Work instruction
The finished copy should hold every entry exactly as given, and no pictures.

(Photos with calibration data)
··········

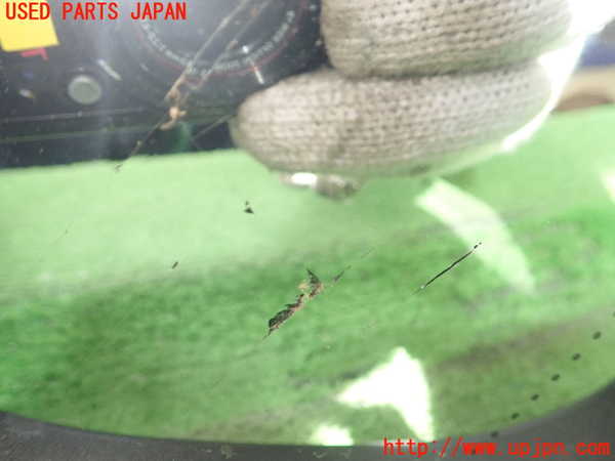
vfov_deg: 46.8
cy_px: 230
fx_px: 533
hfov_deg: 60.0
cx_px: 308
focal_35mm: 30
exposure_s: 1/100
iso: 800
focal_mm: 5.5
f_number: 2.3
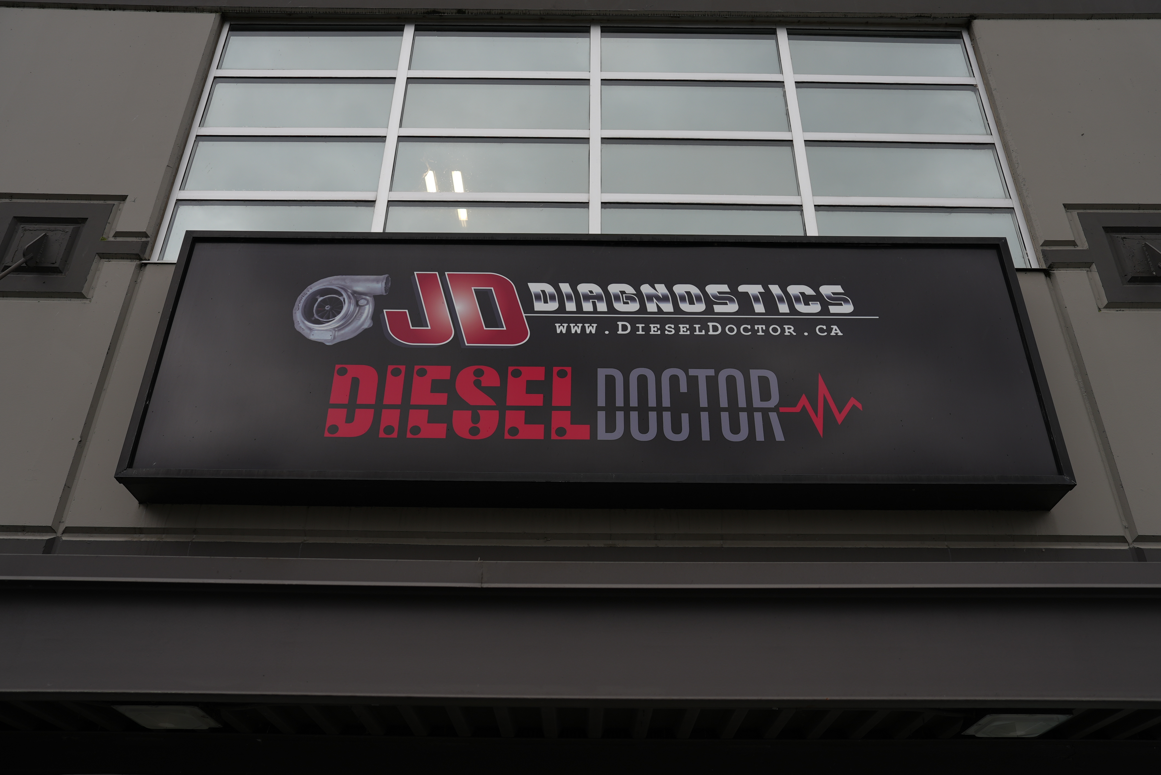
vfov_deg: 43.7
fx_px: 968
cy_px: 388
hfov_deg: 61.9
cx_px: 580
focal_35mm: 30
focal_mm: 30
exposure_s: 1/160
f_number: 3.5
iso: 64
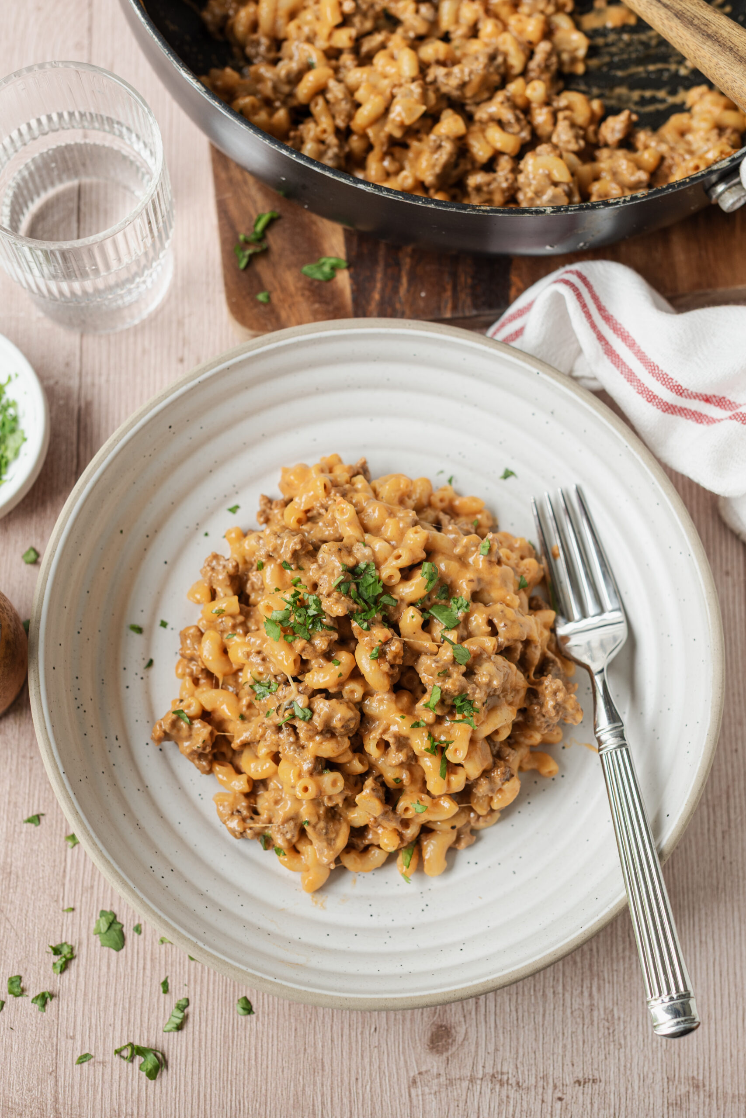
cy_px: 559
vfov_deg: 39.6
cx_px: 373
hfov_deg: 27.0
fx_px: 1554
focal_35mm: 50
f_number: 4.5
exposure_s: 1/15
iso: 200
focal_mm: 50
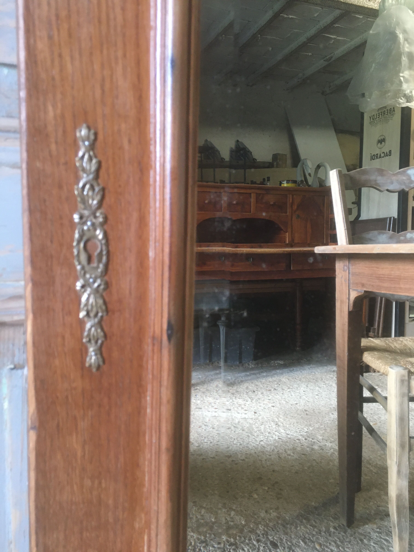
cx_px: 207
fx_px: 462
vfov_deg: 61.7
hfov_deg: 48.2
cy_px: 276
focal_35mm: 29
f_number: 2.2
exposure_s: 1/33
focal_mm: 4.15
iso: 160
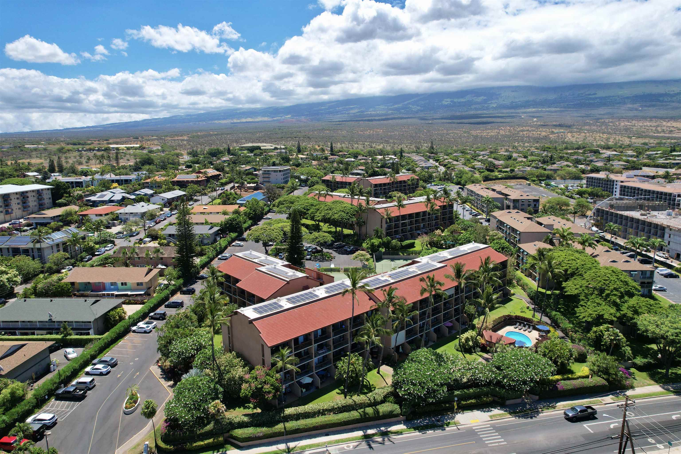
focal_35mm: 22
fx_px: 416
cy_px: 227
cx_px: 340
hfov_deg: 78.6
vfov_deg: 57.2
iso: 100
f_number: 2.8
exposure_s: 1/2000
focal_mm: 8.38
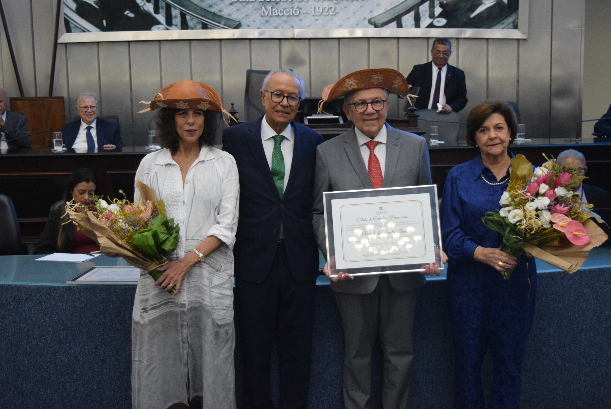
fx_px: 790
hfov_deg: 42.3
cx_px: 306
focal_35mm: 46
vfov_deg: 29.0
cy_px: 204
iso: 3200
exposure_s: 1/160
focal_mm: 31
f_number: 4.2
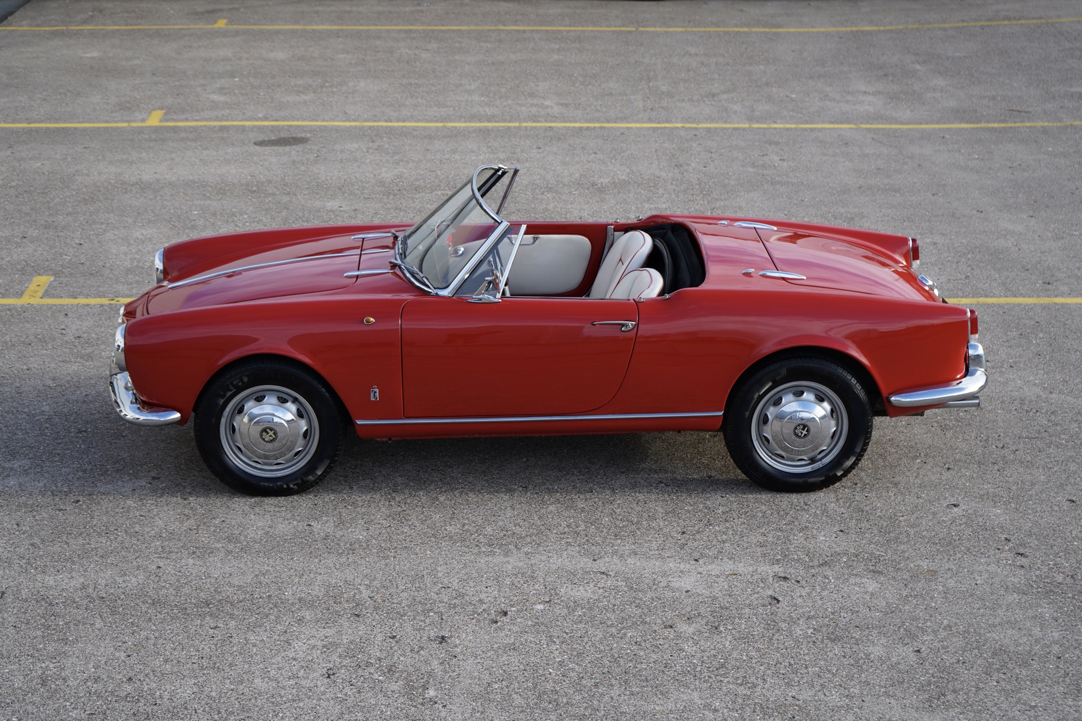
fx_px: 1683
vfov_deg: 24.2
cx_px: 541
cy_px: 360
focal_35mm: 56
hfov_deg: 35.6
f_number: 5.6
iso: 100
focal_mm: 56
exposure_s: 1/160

··········

Response
vfov_deg: 46.8
cy_px: 230
fx_px: 533
hfov_deg: 60.0
cx_px: 308
focal_35mm: 30
exposure_s: 1/100
iso: 800
focal_mm: 5.5
f_number: 2.3
vfov_deg: 43.7
fx_px: 968
cy_px: 388
hfov_deg: 61.9
cx_px: 580
focal_35mm: 30
focal_mm: 30
exposure_s: 1/160
f_number: 3.5
iso: 64
cy_px: 559
vfov_deg: 39.6
cx_px: 373
hfov_deg: 27.0
fx_px: 1554
focal_35mm: 50
f_number: 4.5
exposure_s: 1/15
iso: 200
focal_mm: 50
cx_px: 207
fx_px: 462
vfov_deg: 61.7
hfov_deg: 48.2
cy_px: 276
focal_35mm: 29
f_number: 2.2
exposure_s: 1/33
focal_mm: 4.15
iso: 160
focal_35mm: 22
fx_px: 416
cy_px: 227
cx_px: 340
hfov_deg: 78.6
vfov_deg: 57.2
iso: 100
f_number: 2.8
exposure_s: 1/2000
focal_mm: 8.38
fx_px: 790
hfov_deg: 42.3
cx_px: 306
focal_35mm: 46
vfov_deg: 29.0
cy_px: 204
iso: 3200
exposure_s: 1/160
focal_mm: 31
f_number: 4.2
fx_px: 1683
vfov_deg: 24.2
cx_px: 541
cy_px: 360
focal_35mm: 56
hfov_deg: 35.6
f_number: 5.6
iso: 100
focal_mm: 56
exposure_s: 1/160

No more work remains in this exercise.